Although most people still access the Internet on a computer, the use of mobile devices to check e-mail or browse the Web is growing, outpacing even laptops in some markets, according to a new study.
That's particularly the case in parts of Europe and Asia, where widespread use of the devices has been more pronounced. The strongest growth was recorded in France, the United Kingdom and Japan, according to an annual study by market research firm Ipsos Insight.
Driving much of the growth are mobile phone users over the age of 35, suggesting that mobile phone browsing is extending beyond teens and young adults, researchers said.
"Accessing the Internet on a wireless handheld device is no longer a novelty for consumers in the major global economies," Brian Cruikshank, managing director at Ipsos, said in a statement. "It's becoming a common, everyday occurrence for many people."

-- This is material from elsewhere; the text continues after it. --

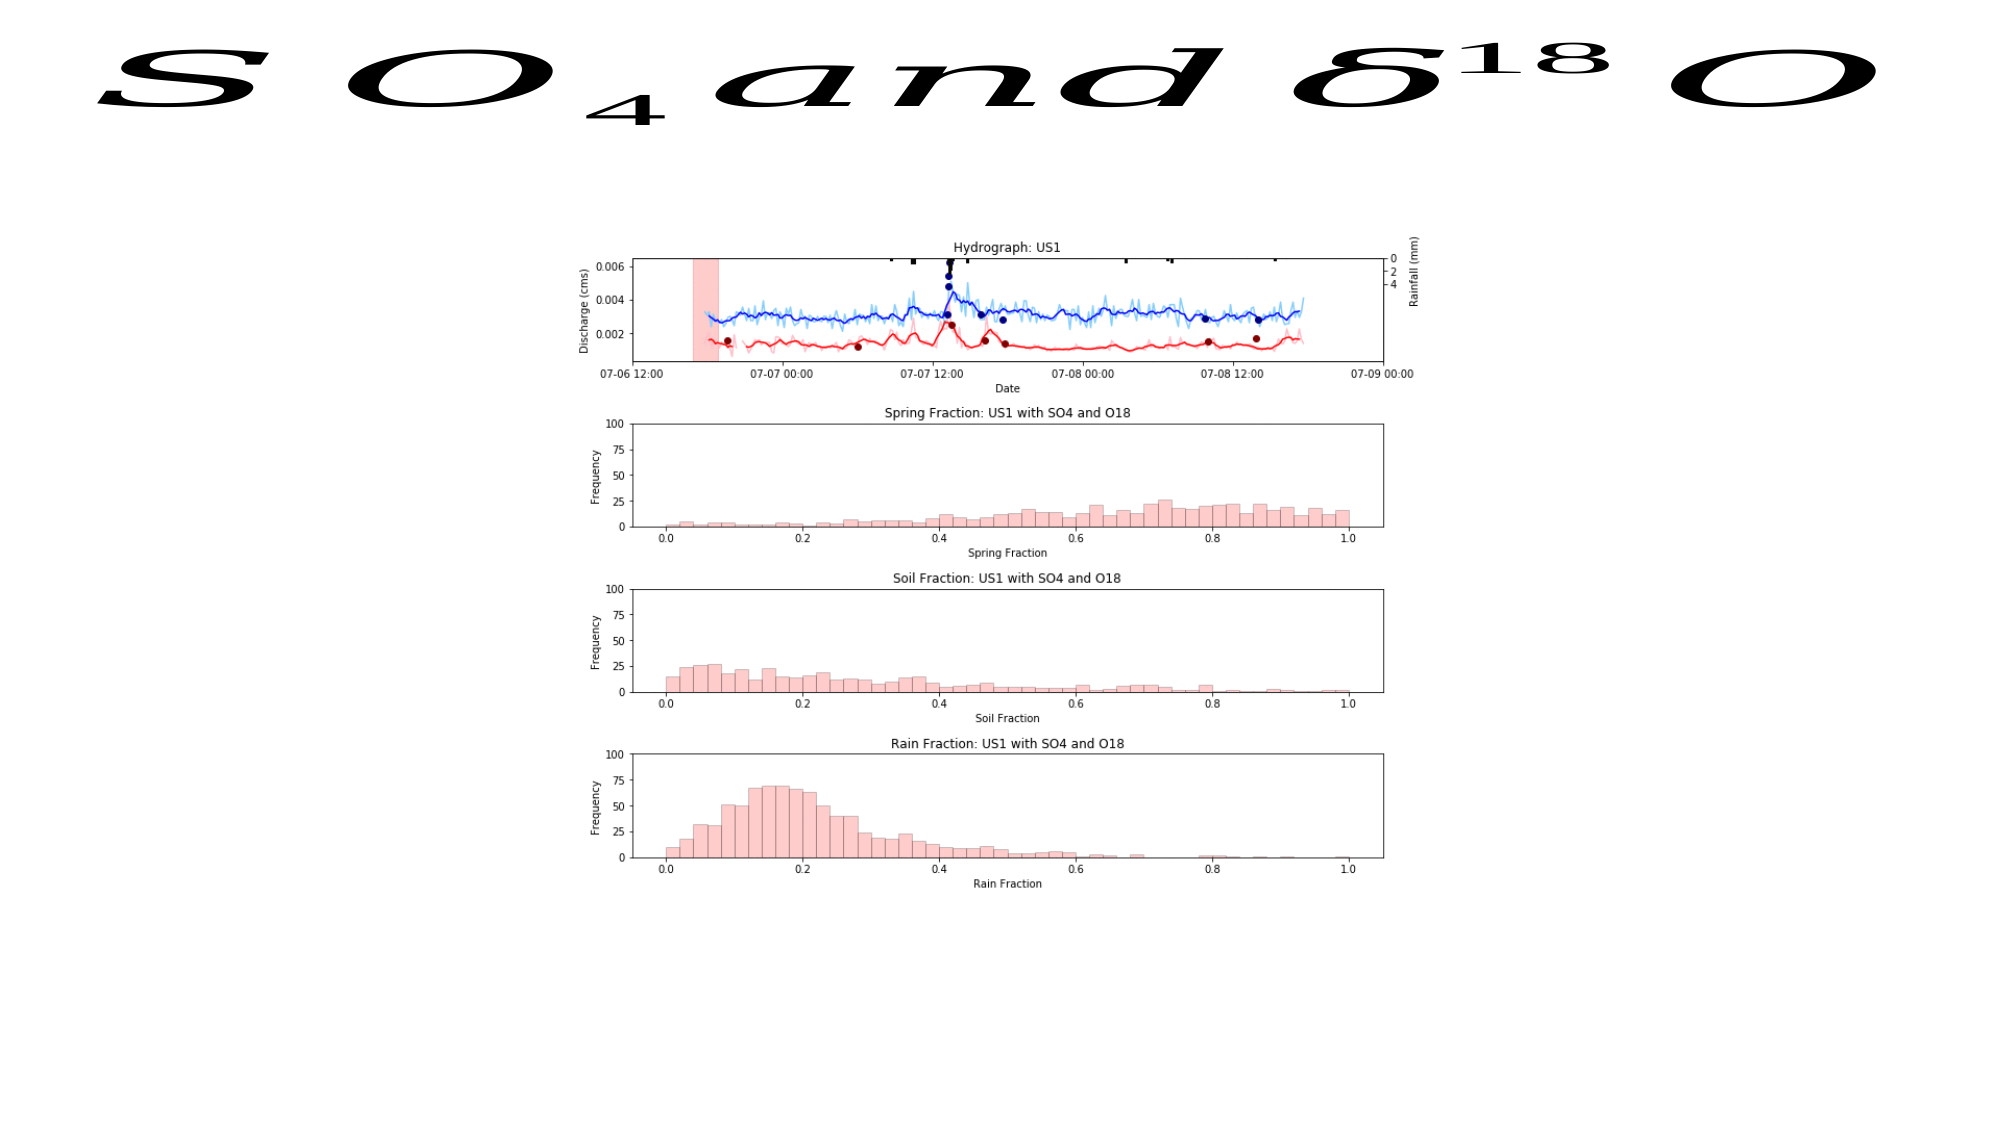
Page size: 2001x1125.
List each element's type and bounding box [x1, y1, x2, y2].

In the United States, there has been an uptick in the number of people who use their phones to go online, although the growth appears to be leveling off as more Americans use laptops, according to Ipsos.
The study's findings are based on a random sample of 6,544 adults in 12 nations — urban populations only in five of them — conducted in November and December.
Among other findings of the study:
- Some 52 percent of households with a mobile phone have sent or received a text message, while 37 percent have sent or received e-mail on their handsets.
- More than 90 percent of all households in South Korea, Japan and urban China own at least one mobile phone.
- In Western Europe, 80 percent of all households owned a mobile phone, while in Canada, 60 percent of households do.
- In the United States, about 3 in 4 households own a mobile phone.